1) deine Bild hast im RGB....damit bearbeitest du sie....

2) du kannst dann ein Profil deine Wahl nutzen, möglichst den größeren Farbraum....

3) nun kommt die "Entscheidung"...was mit den Bildern passiert???...nicht jedes wird gedruckt...die meisten wandern wohl ins Archiv!

....ich habe nach einigen fehlschlägen mittlerweile immer mehrere Archiv-Ordner für RGB=>> 1x für Web mit sRGB, 1x Allgemein mit Adobe RGB, und 1x mit ECI-RGB die wohl für den Druck bestimmt sind...

...denn es ist natürlich auch schon vorgekommen....dass ich am ende der bearbeitung nur ein CMYK zur Verfügung hatte....und der Kunde dann auch noch eine "Webauflösung" brauchte...!

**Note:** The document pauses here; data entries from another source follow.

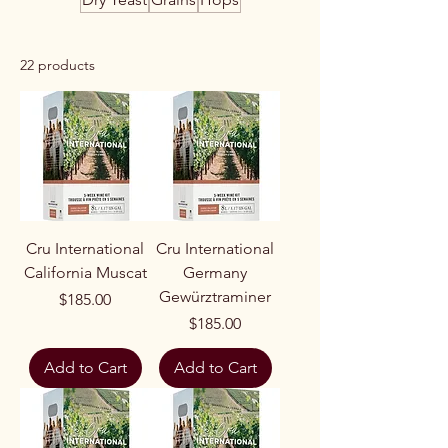
22 products
Cru International
Cru International
California Muscat
Germany
Gewürztraminer
Price
$185.00
Price
$185.00
Add to Cart
Add to Cart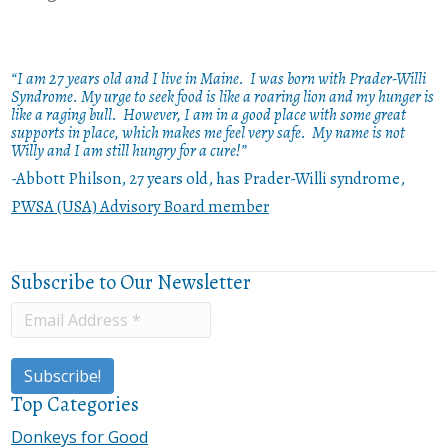
“I am 27 years old and I live in Maine. I was born with Prader-Willi
Syndrome. My urge to seek food is like a roaring lion and my hunger is
like a raging bull. However, I am in a good place with some great
supports in place, which makes me feel very safe. My name is not
Willy and I am still hungry for a cure!”
-Abbott Philson, 27 years old, has Prader-Willi syndrome,
PWSA (USA) Advisory Board member
Subscribe to Our Newsletter
Top Categories
Donkeys for Good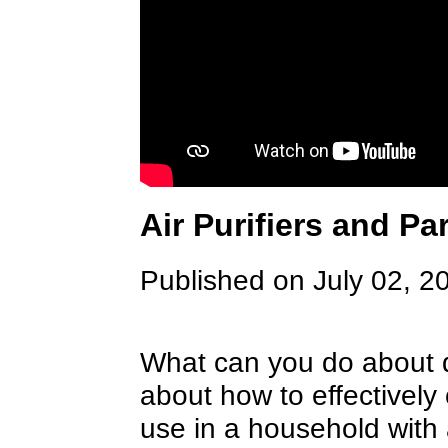
Air Purifiers and Pa
Published on July 02, 2
What can you do about d
about how to effectively c
use in a household with 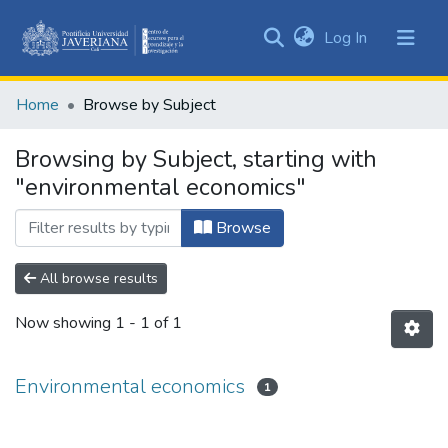
(current)
Log In
Communities
&
Home
Browse by Subject
Collections
All of DSpace
Browsing by Subject, starting with
"environmental economics"
Browse
All browse results
Now showing
1 - 1 of 1
Environmental economics
1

4) die konvertierung nach CMYK...ist natürlich abhängig von der gewünschten "Ausgabe" wie Papier /Format /Verwendung usw...und variiert dann nach den Kundenwünschen!

5) deine eigenen Ausdrucke...gehen natürlich auch locker mit RGB!

6) Abschließend würde ich sagen, da die Speichermedien nicht mehr das große Geld kosten....sollte man sich "alle Optionen sichern"...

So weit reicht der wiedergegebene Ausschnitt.